The collection is also permeated with some of the most renowned political poetry written in Pakistan, including Faiz’s “A Prison Evening” and “Go Forth into the Street in Your Fetters,” which speak out against tyranny; and Habib Jalib’s indictment of social iniquities in “Code,” which begins thus:
The flame of which burns only in palaces
Lights only a few on the road to happiness
That flourishes in every shade of expedience
Such a code of life, such a dawn without light
I do not recognise I do not accept.
(translated by Waqas Khwaja)
The translations of Punjabi poetry include Ustad Daman’s “My Country, Two Allahs,” a witty comment on General Zia and military rule, while the Kashmiri poetry of Taos Banihali tells of Kashmir’s suffering and its conflicts.
Several poems reflect the mystical dimensions of Islam, which are central to Pakistani poetry.
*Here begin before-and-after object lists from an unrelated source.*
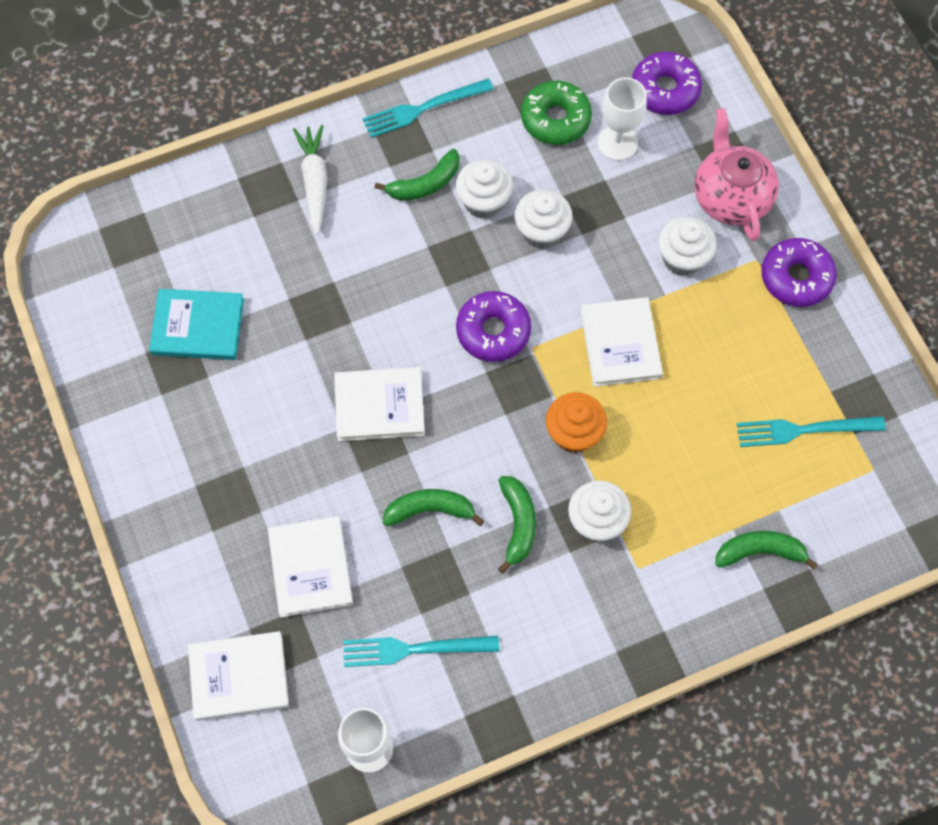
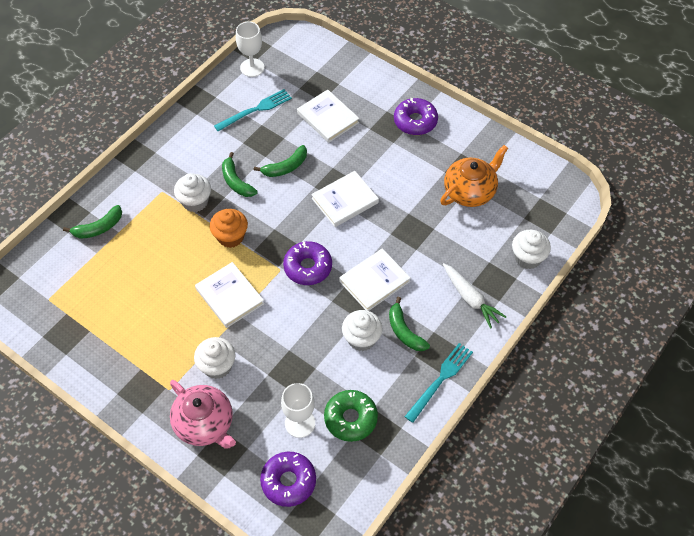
camera: 150 degrees right, 10 degrees down
(198, 326) = (470, 191): turquoise book -> orange teapot
(239, 677) = (329, 66): white book -> white book (374, 281)
(425, 184) = (404, 331): green banana -> green banana turned 60 degrees counterclockwise
(541, 231) = (314, 338): white cupcake -> white cupcake (527, 258)
(796, 277) = (138, 390): purple donut -> purple donut (415, 121)
(804, 430) = (97, 301): turquoise fork -> none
Among the many excellent translations, are the multilayered “Hassan the Potter” by N.M. Rashid, a song of lamentation, desire and spiritual quest, which has all the qualities of a timeless fable and is recreated in English with rich cadences and imagery:
Jahanzad, below in the street, before your door
Here I stand, heart on fire, Hassan the Potter!
This morning, at the market, at Old Man
Yousuf the perfumer’s shop, I saw you
And in your eyes was that fire
Longing for which I have wandered mad for nine years.
Jahanzad, for nine years, I have wandered mad!
(translated by M.A.R Habib)
The poets are represented here in a loose chronological order and they range from Meeraji, Gul Khan Naseer, Ghani Khan, Jamiluddin Aali, Ahmed Nadeem Qasimi and Shaikh Ayaz to Janbaz Jatoi, Kishwar Naheed, Iftikhar Arif and Parveen Shakir.
The latter half of the book has a noticeably strong representation of women poets. As Iftikhar Arif observes: “The work of women poets has become increasingly multi-dimensional as they explore and expose the world that appears to their eyes. Never before in our history have we seen such a large number of women writers and poets contributing so significantly to our literature.”
The many translations of women’s poetry in this volume include Fahmida Riaz’s “The Chador and the Homestead:”
My lord what shall I do with this black chador
Why do you (many thanks though) bestow it upon me?
I am not in mourning that I should wear it
to show my sorrow and grief to the world
Nor am I stricken with disease that I should drown myself in the darkness of its folds
(translated by Yasmeen Hameed)
The collection culminates with the Pashto poetry of Hasina Gul, including her sparse and thought-provoking poem “Life and Time:”
We grow up
but do not comprehend life
We think life is just the passing of time.
The fact is,
life is one thing
and time something else
(translated by Sher Zaman Taizi)
This is an immensely valuable collection. It highlights for an anglophone audience the long and rich tradition of Pakistan’s poetry in its many languages, which certainly deserves to be better known outside the subcontinent.